About this task: In the reproducibility summary of the paper on forgetting and generalization in continual learning, which university are the authors affiliated with?

Theory on Forgetting and Generalization of Continual Learning
Authors: Sen Lin, Peizhong Ju, Yingbin Liang, Ness Shroff
ICML 2023 | Conference PDF | Archive PDF | Plain Text | LLM Run Details
| Reproducibility Variable | Result | LLM Response |
|---|---|---|
| Research Type | Experimental | More interestingly, by conducting experiments on real datasets using deep neural networks (DNNs), we show that some of these insights even go beyond the linear models and can be carried over to practical setups. |
| Researcher Affiliation | Academia | 1Department of ECE, 2Department of CSE, The Ohio State University, Columbus OH, USA. Correspondence to: Sen Lin <lin.4282@osu.edu>, Peizhong Ju <ju.171@osu.edu>. |
| Pseudocode | No | The paper describes procedures in text and equations but does not include explicit pseudocode or algorithm blocks. |
| Open Source Code | No | The paper does not provide any statement about making its code open-source or any links to a code repository for the methodology described. |
| Open Datasets | Yes | We conduct experiments on MNIST (Le Cun et al., 1989) using a convolutional neural network... We consider two standard benchmarks in CL: (1) PMNIST... (2) Split CIFAR-100 (Krizhevsky et al., 2009) |
| Dataset Splits | No | For each task, we randomly select 200 samples for training and 1000 samples for testing. ... For Split CIFAR-100, we use a version of 5-layer Alex Net, and train the network for a maximum of 200 epochs with early stopping for each task. The paper mentions 'early stopping' which implies a validation set, but it does not specify the size or method for splitting a validation set from the data. |
| Hardware Specification | No | The paper does not specify any hardware details (e.g., GPU/CPU models, memory) used for running the experiments. |
| Software Dependencies | No | The paper mentions using SGD and specific network architectures but does not provide specific version numbers for any software dependencies like programming languages or libraries. |
| Experiment Setup | Yes | We learn each task by using SGD with a learning rate of 0.1 for 600 epochs. ... we use a 3-layer fully-connected network with 2 hidden layer of 100 units for PMNIST, and train the network for 5 epochs with a batch size of 10 for each task. For Split CIFAR-100, we use a version of 5-layer Alex Net, and train the network for a maximum of 200 epochs with early stopping for each task. |

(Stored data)
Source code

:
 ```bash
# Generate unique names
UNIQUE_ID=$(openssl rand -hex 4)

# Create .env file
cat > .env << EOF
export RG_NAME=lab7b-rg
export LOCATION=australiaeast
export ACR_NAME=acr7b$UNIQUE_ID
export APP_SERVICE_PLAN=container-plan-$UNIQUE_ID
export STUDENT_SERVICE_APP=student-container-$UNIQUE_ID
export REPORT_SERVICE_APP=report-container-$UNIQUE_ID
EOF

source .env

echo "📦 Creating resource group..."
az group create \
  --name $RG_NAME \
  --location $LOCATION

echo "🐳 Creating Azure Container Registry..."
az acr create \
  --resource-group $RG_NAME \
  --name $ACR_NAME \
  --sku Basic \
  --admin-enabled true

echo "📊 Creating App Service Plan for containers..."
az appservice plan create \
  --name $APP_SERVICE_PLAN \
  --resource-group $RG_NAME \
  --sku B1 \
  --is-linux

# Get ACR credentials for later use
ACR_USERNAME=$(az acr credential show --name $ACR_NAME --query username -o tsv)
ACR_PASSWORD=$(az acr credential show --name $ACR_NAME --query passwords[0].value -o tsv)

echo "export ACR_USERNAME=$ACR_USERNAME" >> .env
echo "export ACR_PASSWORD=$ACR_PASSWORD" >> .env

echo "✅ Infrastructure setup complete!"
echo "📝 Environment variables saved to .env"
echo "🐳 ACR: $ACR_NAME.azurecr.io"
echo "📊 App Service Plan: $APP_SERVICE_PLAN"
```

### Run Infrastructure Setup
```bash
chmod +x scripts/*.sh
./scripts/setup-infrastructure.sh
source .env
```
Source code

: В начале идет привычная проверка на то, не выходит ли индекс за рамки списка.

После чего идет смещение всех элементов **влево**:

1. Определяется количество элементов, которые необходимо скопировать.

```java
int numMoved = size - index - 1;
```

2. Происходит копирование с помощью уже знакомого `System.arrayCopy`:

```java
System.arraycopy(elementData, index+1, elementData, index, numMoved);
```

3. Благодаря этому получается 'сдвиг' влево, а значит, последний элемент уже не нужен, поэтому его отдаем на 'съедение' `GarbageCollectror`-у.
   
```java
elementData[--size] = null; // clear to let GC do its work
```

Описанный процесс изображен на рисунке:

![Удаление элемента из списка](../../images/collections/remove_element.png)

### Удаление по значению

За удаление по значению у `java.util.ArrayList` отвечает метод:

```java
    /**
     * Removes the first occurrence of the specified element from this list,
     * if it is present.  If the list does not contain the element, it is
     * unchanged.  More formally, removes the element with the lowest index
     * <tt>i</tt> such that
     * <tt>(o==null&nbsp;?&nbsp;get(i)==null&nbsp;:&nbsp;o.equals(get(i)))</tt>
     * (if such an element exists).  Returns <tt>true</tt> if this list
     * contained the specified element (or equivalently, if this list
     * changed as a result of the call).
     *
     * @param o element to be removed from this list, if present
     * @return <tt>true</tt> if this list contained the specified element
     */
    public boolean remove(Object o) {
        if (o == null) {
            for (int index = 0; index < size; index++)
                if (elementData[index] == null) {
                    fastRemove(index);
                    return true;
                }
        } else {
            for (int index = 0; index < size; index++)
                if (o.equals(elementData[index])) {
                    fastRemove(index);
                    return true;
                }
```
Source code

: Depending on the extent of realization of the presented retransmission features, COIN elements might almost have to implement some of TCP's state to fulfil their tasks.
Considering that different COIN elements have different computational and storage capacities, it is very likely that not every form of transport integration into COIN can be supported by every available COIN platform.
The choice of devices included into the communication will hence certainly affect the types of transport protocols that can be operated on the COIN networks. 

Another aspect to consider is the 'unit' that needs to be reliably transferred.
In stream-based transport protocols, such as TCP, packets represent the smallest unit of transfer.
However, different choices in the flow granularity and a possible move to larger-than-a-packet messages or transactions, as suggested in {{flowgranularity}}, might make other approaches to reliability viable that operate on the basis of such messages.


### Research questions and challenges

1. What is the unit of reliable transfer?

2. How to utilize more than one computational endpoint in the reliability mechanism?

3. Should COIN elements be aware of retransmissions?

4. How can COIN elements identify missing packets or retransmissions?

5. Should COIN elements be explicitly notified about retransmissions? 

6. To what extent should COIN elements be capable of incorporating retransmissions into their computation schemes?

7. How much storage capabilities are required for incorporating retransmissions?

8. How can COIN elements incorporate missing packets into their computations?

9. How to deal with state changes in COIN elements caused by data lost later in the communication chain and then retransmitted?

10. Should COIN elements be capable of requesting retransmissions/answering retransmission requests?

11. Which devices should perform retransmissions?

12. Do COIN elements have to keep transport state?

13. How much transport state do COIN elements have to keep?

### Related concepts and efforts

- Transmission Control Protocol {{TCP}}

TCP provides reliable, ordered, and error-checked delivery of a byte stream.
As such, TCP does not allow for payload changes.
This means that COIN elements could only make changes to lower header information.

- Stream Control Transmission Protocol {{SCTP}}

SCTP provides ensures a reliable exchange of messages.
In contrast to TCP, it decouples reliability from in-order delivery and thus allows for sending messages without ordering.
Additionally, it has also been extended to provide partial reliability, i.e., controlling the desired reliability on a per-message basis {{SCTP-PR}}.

Solution to this task: The Ohio State University in Columbus, Ohio.